▶ TAREFA PROPOSTA 1: Relacione todas as pessoas identificadas pelo nome na notícia sobre a expulsão do soldado Agrinaldo, indicando o posto ou a graduação de cada uma.
▶ TAREFA PROPOSTA 2: Segundo a notícia sobre a expulsão do soldado Agrinaldo, em que unidade ele estava lotado?
▶ TAREFA PROPOSTA 3: Prossiga a notícia sobre a expulsão do soldado Agrinaldo a partir do ponto em que ela termina.

▶ TRECHO DO DOCUMENTO:
....................
O soldado PM Agrinaldo Antônio Nascimento descumpriu uma ordem da Justiça – saiu da prisão domiciliar –, foi a uma loja cobrar dívida em nome de um amigo – que é fichado na polícia – e ameaçou matar um comerciante.Só que Agrinaldo não contava que a mesma arma que seus colegas – a banda boa, diga-se de passagem – usam para combater a bandidagem seria usada contra ele: o circuito interno de televisão da loja invadida por Agrinaldo mostrou toda a sua ação destemperada.
E ele se deu mal: acaba de ser expulso da corporação, conforme decisão do comandante geral da PM, coronel Ronalt Willian, com base no resultado das investigações do Conselho de Disciplina presidido pela capitã Laysa Fernanda Gadioli Celante e que teve o capitão Carlos Frederico Sagassa Batista como interrogante e relator, e o capitão Robledo Moraes Peres de Almeida, como escrivão.
O Conselho de Disciplina, aberto por meio da Portaria nº. 013/2012 da Corregedoria Geral da PM, teve o objetivo julgar a conduta do soldado Agrinaldo, que era lotado no 6º Batalhão da Polícia Militar (Serra), por conta “de seu envolvimento em fatos de natureza grave, que denigrem a imagem da Corporação, afetando a honra pessoal, o pundonor policial militar e o decoro da classe”.
....................
▶ DADOS EXTRAÍDOS:

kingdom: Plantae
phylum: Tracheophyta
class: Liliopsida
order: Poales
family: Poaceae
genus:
....................
▶ RESULTADO DA TAREFA 1:
- Soldado PM Agrinaldo Antônio Nascimento
- Coronel Ronalt Willian, comandante geral da PM
- Capitã Laysa Fernanda Gadioli Celante, presidente do Conselho de Disciplina
- Capitão Carlos Frederico Sagassa Batista, interrogante e relator
- Capitão Robledo Moraes Peres de Almeida, escrivão

▶ RESULTADO DA TAREFA 2: No 6º Batalhão da Polícia Militar (Serra).

▶ RESULTADO DA TAREFA 3:
De acordo com as investigações, o soldado Agrinaldo teria sido “contratado” por seu amigo, Charzly Santana de Souza, “pessoa esta de conduta social reprovável, com passagens pela polícia, que responde atualmente a processo criminal”, para fazer uma cobrança de uma dívida.
Para tanto, no dia 21 de janeiro deste ano os dois foram ao estabelecimento comercial de um cidadão, no bairro Feu Rosa, na Serra, com o objetivo de cobrarem uma dívida.
Ainda segundo as investigações, o soldado Agrinaldo teria ameaçado o comerciante com uma pistola, pertence à Polícia Militar, contra sua cabeça, “situação esta captada por uma câmera de segurança do estabelecimento comercial e, por fim, ter praticado a conduta anteriormente descrita, estando em cumprimento de prisão domiciliar.”
A prova anexada aos autos, a filmagem realizada pelo circuito interno de
segurança da loja, demonstra claramente e com nitidez que o soldado Agrinaldo apontou duas vezes uma pistola para a cabeça do comerciante, “que permaneceu o tempo todo sentado e sem esboçar nenhuma reação.”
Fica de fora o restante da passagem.